While she stood there wondering what it meant, she saw the child grin past the flower.
“Thank you.”
“Huh?”
“One thousand Kerete.”
“Oh?”
“One thousand Kerete, please!”
“Wait, no. I don’t need a flower.”
Even as she tried to give it back, the child was relentless.
“One thousand Kerete, please!”
Abel was getting further away, and the child wouldn’t let go. In the end, her mistake was hurriedly pulling one thousand Kerete out of her bag.
“…!”
In an instant, children swarmed her.
It wasn’t just children. Young women holding babies, old men, even older children carrying younger ones—the wanderers flocked to her, thrusting dark red flowers forward and pleading.
“Buy mine too.”
“Miss, please, mine as well.”
She had to leave quickly.
But those golden eyes and those faces were so much like the woman who had guided her into the shop moments ago.
The look of being dropped alone into the world, of having no choice but to beg, was all too familiar to her.
“Miss, please, won’t you just buy one.”
Recalling her own past, when she’d had no choice but to plead with someone, she couldn’t easily shake off those hands.
Meanwhile, Abel Sting, who had been walking ahead because he didn’t want to see even a single hair on his target’s head, caught a sudden signal from the backup team. He scowled and looked back.
What? What now—
“You’ve got to be kidding me.”
There she was, surrounded by wanderers, buying up their flowers. As word spread, more wanderers were gravitating toward her like magnets, and the backup agents were losing their minds.
Go! Get over there, Abel Sting!
Move! Move, you idiot!
Abel flipped off the agent closest to him who was gesturing wildly, then slowly approached the stranger who seemed remarkably ignorant of how the world worked.
In the short time he’d been gone, she had bought so many flowers that she couldn’t even hold them all and was now cradling a massive bundle.
Beautiful. Just beautiful.
She looked like a white lily stuck in the middle of a bunch of dark red roses.
He wasn’t even angry anymore.
“Hey.”
His voice, sharp with suppressed venom, pierced through the wanderers’ ears like an arrow.
“…”
“…”
Wasn’t the life of every wanderer a constant exercise in reading the room?
The moment they saw Abel, the nomads dispersed as if by prearranged signal.
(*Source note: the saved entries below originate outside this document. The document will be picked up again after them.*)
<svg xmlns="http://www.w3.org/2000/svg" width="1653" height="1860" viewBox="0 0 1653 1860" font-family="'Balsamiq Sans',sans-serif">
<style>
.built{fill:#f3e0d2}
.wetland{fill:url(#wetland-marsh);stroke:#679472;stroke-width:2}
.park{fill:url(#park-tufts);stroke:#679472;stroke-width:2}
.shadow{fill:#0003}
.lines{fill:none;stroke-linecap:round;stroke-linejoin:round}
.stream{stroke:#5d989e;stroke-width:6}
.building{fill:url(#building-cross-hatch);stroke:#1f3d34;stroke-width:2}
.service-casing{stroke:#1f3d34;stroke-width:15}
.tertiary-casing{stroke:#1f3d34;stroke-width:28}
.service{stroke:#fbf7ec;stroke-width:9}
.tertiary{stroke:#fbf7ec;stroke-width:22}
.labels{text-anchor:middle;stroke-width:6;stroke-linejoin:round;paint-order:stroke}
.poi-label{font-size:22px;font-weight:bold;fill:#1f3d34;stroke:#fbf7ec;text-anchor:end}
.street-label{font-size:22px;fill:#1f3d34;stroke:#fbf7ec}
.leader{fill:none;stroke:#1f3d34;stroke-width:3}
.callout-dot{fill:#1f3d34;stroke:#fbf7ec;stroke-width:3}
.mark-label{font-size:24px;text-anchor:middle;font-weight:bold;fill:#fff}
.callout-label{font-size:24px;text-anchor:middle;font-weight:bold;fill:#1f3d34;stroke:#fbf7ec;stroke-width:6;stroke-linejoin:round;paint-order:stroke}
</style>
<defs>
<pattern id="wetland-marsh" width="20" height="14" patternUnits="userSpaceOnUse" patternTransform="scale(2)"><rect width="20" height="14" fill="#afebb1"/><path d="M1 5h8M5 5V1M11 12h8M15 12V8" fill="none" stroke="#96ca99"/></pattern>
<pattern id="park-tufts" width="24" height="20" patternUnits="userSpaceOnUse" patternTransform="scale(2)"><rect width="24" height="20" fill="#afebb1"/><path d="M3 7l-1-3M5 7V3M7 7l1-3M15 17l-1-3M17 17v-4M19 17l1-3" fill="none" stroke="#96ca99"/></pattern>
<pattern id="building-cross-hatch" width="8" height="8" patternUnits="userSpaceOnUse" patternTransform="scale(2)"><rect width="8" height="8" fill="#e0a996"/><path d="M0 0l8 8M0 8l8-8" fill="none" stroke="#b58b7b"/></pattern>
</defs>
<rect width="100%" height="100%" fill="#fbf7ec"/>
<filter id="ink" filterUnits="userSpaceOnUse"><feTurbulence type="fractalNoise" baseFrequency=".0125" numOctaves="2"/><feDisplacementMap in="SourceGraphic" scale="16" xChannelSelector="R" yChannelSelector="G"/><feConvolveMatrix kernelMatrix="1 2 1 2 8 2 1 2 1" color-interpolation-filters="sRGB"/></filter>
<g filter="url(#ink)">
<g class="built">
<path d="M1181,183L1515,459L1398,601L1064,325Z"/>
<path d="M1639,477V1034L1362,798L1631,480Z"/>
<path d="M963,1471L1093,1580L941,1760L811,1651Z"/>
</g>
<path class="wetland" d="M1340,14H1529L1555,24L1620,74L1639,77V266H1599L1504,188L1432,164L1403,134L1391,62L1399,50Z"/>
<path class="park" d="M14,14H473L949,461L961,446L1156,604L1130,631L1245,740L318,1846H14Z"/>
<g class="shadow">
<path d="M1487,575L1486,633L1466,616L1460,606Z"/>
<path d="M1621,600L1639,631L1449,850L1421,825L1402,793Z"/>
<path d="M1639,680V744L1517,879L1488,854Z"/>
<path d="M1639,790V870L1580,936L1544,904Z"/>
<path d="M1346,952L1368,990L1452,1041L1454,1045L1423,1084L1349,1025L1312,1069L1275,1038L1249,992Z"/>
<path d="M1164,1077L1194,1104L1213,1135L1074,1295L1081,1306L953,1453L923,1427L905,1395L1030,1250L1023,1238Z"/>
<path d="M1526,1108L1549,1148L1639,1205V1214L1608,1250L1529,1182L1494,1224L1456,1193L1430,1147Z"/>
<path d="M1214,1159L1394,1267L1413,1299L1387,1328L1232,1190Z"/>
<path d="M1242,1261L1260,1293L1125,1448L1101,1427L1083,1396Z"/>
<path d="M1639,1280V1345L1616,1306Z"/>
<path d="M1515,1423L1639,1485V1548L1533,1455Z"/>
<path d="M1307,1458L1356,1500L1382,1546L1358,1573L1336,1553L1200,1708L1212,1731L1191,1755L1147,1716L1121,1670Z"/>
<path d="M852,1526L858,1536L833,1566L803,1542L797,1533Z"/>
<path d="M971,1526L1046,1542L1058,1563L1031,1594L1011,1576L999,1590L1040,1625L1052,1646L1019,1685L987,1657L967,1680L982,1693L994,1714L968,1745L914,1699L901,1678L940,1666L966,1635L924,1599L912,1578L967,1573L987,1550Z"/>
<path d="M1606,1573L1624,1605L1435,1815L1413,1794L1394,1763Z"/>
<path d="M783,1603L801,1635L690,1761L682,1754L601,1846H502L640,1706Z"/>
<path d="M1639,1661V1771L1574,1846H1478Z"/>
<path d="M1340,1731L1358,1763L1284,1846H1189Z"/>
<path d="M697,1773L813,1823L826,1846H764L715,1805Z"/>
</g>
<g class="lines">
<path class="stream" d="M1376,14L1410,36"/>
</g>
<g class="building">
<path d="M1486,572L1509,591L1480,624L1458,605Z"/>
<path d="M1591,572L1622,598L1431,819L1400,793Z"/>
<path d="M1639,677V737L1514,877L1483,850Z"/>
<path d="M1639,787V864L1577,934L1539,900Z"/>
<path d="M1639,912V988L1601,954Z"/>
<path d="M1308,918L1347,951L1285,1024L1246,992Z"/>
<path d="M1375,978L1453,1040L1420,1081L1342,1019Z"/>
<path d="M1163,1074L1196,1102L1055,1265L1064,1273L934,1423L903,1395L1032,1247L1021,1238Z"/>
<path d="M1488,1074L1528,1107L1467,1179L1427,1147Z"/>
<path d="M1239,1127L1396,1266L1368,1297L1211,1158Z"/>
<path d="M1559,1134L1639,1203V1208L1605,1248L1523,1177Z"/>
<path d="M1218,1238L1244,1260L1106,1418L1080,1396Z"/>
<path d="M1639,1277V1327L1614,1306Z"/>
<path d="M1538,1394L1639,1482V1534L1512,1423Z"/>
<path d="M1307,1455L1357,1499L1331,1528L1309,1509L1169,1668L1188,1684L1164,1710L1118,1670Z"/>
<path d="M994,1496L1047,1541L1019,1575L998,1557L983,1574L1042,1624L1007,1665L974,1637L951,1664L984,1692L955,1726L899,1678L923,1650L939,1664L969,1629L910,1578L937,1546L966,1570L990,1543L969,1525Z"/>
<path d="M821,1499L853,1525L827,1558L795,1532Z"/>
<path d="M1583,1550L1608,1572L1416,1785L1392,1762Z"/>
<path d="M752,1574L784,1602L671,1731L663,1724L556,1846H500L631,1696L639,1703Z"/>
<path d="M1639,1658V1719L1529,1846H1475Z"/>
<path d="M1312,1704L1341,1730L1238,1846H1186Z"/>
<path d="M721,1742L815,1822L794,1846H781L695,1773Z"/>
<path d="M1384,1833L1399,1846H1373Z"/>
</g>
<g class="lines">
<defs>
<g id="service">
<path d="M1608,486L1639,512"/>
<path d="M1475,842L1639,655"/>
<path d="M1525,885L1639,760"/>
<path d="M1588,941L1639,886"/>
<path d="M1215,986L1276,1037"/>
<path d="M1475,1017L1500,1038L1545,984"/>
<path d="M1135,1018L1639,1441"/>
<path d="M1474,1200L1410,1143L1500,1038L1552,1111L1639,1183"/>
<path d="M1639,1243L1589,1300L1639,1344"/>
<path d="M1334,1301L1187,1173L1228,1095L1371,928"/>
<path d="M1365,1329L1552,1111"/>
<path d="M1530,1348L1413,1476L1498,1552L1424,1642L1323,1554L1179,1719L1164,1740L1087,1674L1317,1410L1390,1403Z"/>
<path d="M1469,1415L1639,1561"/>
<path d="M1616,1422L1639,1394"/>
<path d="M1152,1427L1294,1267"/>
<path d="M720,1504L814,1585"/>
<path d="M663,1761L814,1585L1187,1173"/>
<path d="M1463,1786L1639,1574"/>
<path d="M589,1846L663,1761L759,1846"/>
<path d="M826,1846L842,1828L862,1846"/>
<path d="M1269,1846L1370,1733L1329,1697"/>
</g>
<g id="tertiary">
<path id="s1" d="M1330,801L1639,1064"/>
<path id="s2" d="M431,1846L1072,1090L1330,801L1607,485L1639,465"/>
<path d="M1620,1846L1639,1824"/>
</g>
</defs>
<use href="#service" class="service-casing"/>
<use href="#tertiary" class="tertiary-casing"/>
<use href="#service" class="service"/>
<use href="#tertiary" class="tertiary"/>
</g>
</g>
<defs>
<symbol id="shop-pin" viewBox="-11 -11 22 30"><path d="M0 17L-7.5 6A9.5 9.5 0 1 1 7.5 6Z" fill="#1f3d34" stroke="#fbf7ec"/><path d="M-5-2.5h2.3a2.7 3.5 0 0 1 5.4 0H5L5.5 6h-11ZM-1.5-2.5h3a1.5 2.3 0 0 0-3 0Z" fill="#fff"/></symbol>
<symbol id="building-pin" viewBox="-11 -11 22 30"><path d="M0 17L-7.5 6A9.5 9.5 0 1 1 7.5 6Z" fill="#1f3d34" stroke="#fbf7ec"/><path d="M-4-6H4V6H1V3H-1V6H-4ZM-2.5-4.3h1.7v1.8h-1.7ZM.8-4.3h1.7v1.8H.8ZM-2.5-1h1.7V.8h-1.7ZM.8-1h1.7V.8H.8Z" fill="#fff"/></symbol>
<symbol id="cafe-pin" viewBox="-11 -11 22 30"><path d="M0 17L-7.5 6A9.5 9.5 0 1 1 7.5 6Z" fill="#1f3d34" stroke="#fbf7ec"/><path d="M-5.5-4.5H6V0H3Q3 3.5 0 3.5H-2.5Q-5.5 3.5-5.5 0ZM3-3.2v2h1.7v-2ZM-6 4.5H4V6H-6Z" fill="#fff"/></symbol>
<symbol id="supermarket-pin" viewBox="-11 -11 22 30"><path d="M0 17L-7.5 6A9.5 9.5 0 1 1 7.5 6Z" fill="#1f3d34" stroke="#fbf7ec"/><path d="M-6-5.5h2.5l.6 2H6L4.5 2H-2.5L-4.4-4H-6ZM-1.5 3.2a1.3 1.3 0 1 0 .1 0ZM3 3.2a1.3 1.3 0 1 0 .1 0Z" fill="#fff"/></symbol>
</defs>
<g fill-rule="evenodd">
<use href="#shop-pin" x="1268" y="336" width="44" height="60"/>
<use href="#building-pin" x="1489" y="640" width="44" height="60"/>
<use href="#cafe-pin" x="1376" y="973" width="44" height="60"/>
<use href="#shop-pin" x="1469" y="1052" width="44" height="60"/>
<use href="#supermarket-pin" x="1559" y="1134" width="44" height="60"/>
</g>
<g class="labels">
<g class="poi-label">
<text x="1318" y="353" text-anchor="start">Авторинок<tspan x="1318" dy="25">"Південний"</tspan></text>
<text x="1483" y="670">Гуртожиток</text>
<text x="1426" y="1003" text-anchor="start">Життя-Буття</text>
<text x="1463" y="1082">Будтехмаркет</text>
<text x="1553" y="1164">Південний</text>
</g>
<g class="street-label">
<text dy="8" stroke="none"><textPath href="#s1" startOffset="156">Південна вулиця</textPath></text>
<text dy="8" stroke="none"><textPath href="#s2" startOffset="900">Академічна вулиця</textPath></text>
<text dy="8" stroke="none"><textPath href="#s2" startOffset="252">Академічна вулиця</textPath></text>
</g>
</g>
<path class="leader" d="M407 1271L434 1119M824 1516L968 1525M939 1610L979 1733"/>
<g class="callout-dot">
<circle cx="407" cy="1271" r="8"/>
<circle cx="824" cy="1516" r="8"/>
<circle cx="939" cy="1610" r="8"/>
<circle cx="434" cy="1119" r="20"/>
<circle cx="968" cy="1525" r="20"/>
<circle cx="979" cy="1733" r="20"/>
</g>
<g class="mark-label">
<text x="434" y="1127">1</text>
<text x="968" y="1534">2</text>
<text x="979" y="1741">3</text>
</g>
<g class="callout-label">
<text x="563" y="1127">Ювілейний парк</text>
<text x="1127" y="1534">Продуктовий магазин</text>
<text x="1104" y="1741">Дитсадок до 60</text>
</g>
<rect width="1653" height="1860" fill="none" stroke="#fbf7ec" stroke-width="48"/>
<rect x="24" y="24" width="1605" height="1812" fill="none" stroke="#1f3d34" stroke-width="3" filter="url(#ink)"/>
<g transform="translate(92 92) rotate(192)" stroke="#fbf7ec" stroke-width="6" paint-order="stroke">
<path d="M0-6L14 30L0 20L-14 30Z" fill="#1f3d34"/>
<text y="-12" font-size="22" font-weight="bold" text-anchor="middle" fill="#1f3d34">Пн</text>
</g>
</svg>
They vanished so quickly it could only be described as a blink of an eye.
Only the stranger and the heap of flowers remained on the filthy road, left all alone.
Seeing her standing there like that made him even more incredulous.
There really are people who buy these things. And why am I the one suffering because of a girl like this?
It was so absurd it was almost funny.
“You actually paid money for those?”
To hell with the seduction, to hell with everything.
“Why? Are you giving them to me?”
The lily, tucked cluelessly among the roses, blinked her large eyes.
“Well, what a shame. I absolutely loathe them. Do you want me to be cursed with bad luck?”
“…Bad luck?”
“You didn’t know?”
Ah, she really didn’t.
Even if she didn’t know, shouldn’t she have sensed it? There’s a reason nobody else buys them, isn’t there?
“Those were all stolen from the cemetery.”
“What?”
“Don’t you know what a cemetery is? A graveyard. Tombs.”
The eyes of the stranger who had been slowly draining the life out of Abel Sting for the past week grew wide enough to pop. Her pale face turned even whiter, almost blue.
Seeing her like that, the weight that had been clogging his chest finally seemed to slide away.
“They’re things stolen from the dead.”
And you bought a whole mountain of them without knowing a thing.
See? If you’d just stuck to the nice places with me from the start, would you have ended up like this?
Of this miserable, nightmare-like week, this was perhaps the most entertaining moment yet.